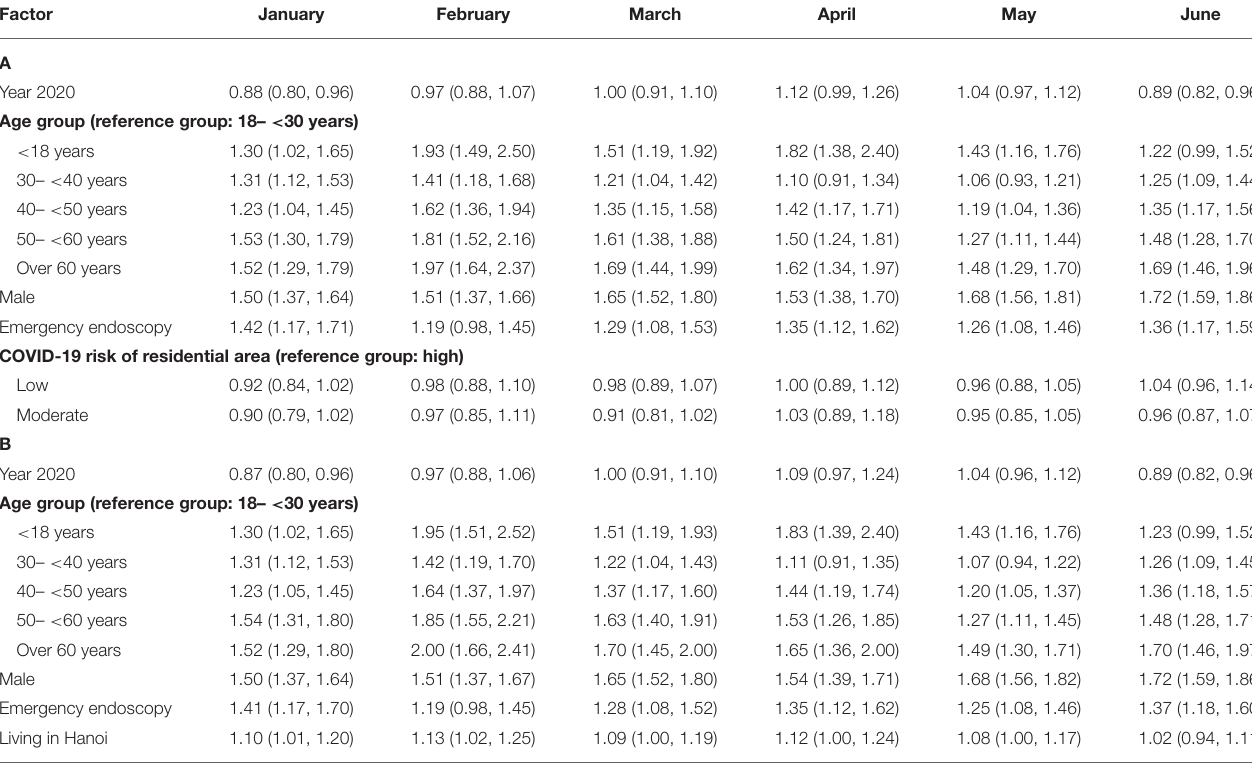
TABLE 3 | The log-binomial models for the proportion of PUD.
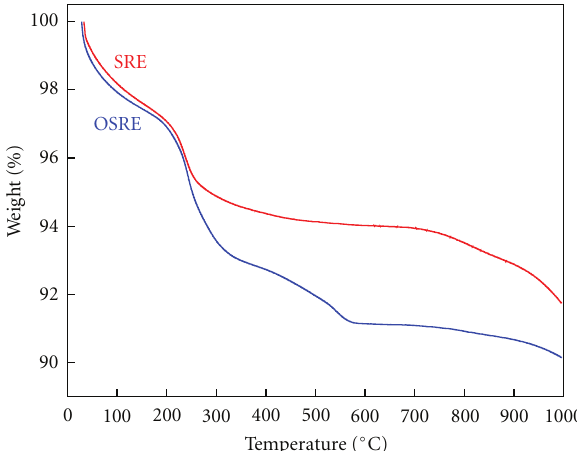
Figure 4: TG curves of used catalyst after SRE and OSRE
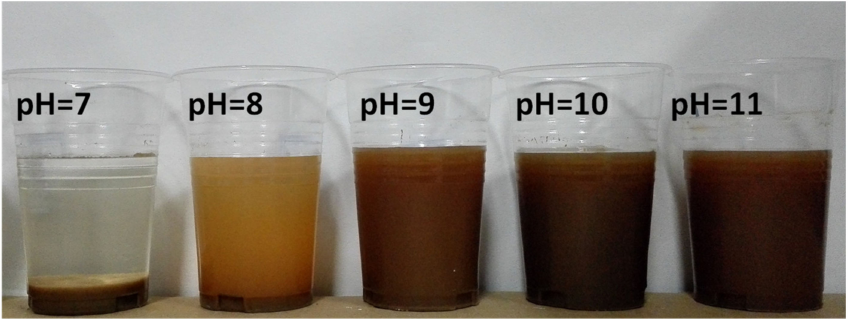
Figure 13. Stability of slurry of T2 at different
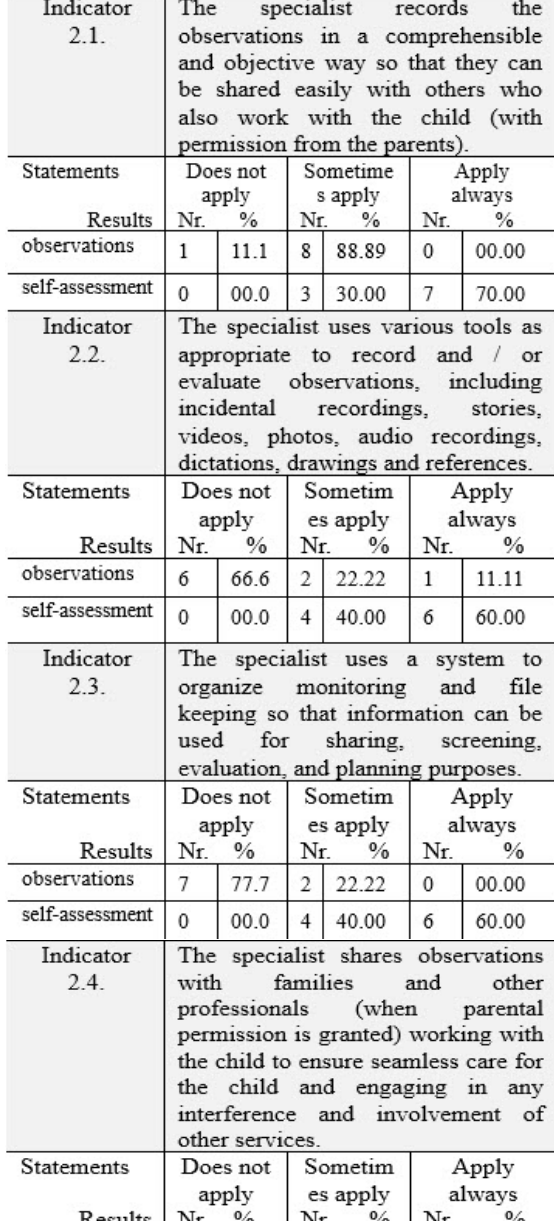
Table 23. Principle 2: Monitoring is most useful when documenting, analyzing and sharing with parents / families and other people involved in the care and well-being of the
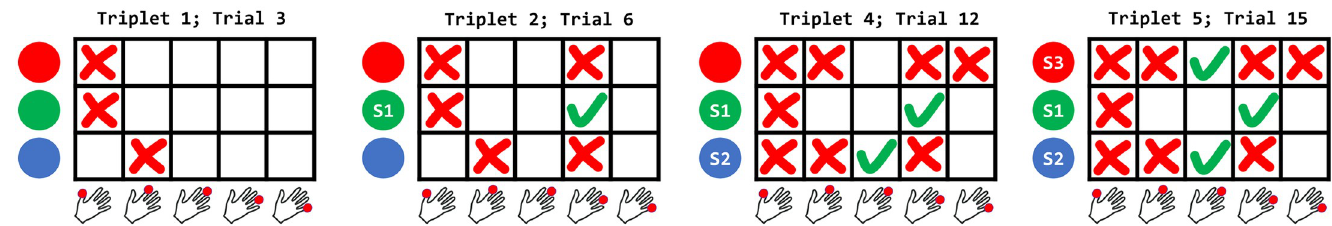
Fig 1. The visuomotor learning task used to validate the model. Three colour stimuli are presented to the participants in a pseudo-random order, in particular in triplets each containing each colour exactly once. The action consists in pressing one out of five possible buttons with the right hand. The figure refers to an ideal participant who never repeats an error for the same colour and always repeats the correct action after discovering it. The four pictures refer to respectively the actions after one, two, four, and five triplets: a red cross and a green tick-mark refer to incorrect and correct colour-action sequences respectively. The colour receiving the first action in the second triplet is marked as the ‘first stimulus’ (S1), and such action is considered the as correct one for it. The colour different from S1 receiving the first action in the fourth triplet is marked as the ‘second stimulus’ (S2), and such action is considered as the correct one for it. The colour different from S1 and S2 receiving the first action in the fifth triplet is marked as the ‘third stimulus’ (S3), and such action is considered the correct one for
--*--
• Task to carry out:
Make an exact copy of the data above, pictures excluded.

• Written response:
TABLE 3 | The log-binomial models for the proportion of PUD.
Figure 4: TG curves of used catalyst after SRE and OSRE
Figure 13. Stability of slurry of T2 at different
Table 23. Principle 2: Monitoring is most useful when documenting, analyzing and sharing with parents / families and other people involved in the care and well-being of the
Fig 1. The visuomotor learning task used to validate the model. Three colour stimuli are presented to the participants in a pseudo-random order, in particular in triplets each containing each colour exactly once. The action consists in pressing one out of five possible buttons with the right hand. The figure refers to an ideal participant who never repeats an error for the same colour and always repeats the correct action after discovering it. The four pictures refer to respectively the actions after one, two, four, and five triplets: a red cross and a green tick-mark refer to incorrect and correct colour-action sequences respectively. The colour receiving the first action in the second triplet is marked as the ‘first stimulus’ (S1), and such action is considered the as correct one for it. The colour different from S1 receiving the first action in the fourth triplet is marked as the ‘second stimulus’ (S2), and such action is considered as the correct one for it. The colour different from S1 and S2 receiving the first action in the fifth triplet is marked as the ‘third stimulus’ (S3), and such action is considered the correct one for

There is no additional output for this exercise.